É claro que é ótimo poder ver congressos como o Lo Mejor de La Gastronomia ou o Identità Golose. E constatar o profissionalismo dos chefs de ponta na alta gastronomia: palestras muito bem produzidas; videos de alta qualidade; conceituações muito bem fundamentadas; mensagens complexas; pratos onde a carga estética e intelectual é sempre de alta densidade.

Mas como é bom perceber, cá do nosso lado, que nossos cozinheiros são capazes de mostrar pesquisas instigantes, receitas atraentes e saborosas, ideias arejadas. E o conjunto de aulas/palestras/degustações foi um desfile de pontos de vista e de atitudes inteligentes sobre o produto nacional. Sem nacionalismos baratos, mas com orgulho benfazejo.

Nossas aulas não têm a dimensão dos grandes teatros nem abordam, ao menos em sua maioria, gestos e soluções técnicas inacessíveis para o público. São mais intimistas e nunca abrem mão de manter o chef na escala humana. Mas têm profundidade, ao mesmo tempo que se escoram em boas histórias e tratam de sabores originais, quando não quase desconhecidos.

Em 2010, a discussão sobre a qualidade de produto foi predominante. Muitos agricultores/fornecedores foram co-apresentadores de muitas aulas.

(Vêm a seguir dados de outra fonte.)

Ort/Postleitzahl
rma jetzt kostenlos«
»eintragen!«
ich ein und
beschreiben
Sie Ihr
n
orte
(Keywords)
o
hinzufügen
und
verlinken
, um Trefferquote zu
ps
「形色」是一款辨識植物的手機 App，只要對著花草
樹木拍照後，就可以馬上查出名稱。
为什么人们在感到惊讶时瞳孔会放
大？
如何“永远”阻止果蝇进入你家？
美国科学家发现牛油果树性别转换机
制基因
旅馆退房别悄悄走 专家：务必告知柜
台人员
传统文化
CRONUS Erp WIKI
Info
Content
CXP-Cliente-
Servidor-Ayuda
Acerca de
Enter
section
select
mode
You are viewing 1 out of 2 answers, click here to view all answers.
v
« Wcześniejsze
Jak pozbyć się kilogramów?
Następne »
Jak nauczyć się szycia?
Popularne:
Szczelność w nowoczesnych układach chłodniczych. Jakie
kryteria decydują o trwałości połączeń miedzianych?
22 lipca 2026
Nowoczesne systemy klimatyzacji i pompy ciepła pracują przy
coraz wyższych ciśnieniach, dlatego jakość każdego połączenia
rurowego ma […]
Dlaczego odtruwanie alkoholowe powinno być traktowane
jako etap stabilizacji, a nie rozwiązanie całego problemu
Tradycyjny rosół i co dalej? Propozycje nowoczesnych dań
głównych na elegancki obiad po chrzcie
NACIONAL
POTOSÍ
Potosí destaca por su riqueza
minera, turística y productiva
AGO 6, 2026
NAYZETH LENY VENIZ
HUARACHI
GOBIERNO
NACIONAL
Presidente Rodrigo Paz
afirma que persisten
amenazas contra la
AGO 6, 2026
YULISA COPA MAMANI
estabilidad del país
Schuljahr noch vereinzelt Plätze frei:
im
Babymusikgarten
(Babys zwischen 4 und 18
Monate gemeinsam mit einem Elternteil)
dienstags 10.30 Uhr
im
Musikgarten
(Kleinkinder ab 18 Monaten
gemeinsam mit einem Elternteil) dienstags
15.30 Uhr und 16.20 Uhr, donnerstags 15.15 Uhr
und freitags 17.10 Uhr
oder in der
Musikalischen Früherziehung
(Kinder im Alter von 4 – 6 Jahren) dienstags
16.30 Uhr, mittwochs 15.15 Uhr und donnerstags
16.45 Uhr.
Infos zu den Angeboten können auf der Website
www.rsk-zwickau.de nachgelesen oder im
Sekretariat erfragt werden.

Orgânicos, cadeia produtiva, políticas sustentáveis, excelência gastronômica, tudo isso fez parte da pauta. Mas sem que as atividades perdessem o tom cordato e agregador que é característico do Paladar. Tudo organizado, mas à vontade, sempre com a possibilidade de provar a comida do chef lá na frente – isso, quando os cozinheiros não serviam a plateia diretamente, preparando pequenas porções para degustação. Um estilo, enfim, bem brasileiro de conduzir uma aula: com conteúdo,  porém com a possibilidade de um papo informal com o chef e de beliscar algum dos pratos preparados.

Andoni Luís Aduriz, o genial chef do Mugaritz, esteve aqui no ano passado. E fez um comentário muito interessante. Disse que os congressos europeus não tinham novidade suficiente para sustentar tantos eventos de forma consistente. Que as aulas estavam sendo replicadas, repetidas, porque não havia produção de conteúdo que aguentasse tal demanda. “Mas vocês, aqui no Brasil, têm tanto ainda para descobrir, têm tanto para explorar, tantas novidades, que podem fazer mais de um bom congresso por ano”.

Pensem só nos tópicos: redescoberta de tradições; cotejos entre o mais antigo e o mais moderno; produtos desconhecidos; produtos conhecidos em busca de um tratamento de mais qualidade; recursos e sabenças regionais; aprimoramento técnico… daqui, onde olho, ainda não vejo o fim.

Eu continuo admirando os principais simpósios mundiais. Mas confesso que tenho um tremendo prazer com este Paladar, o Laboratório da Cozinha Brasileira (como foi chamado no início). Avançamos e, ao mesmo tempo, temos um longo caminho pela frente. Não é ótimo?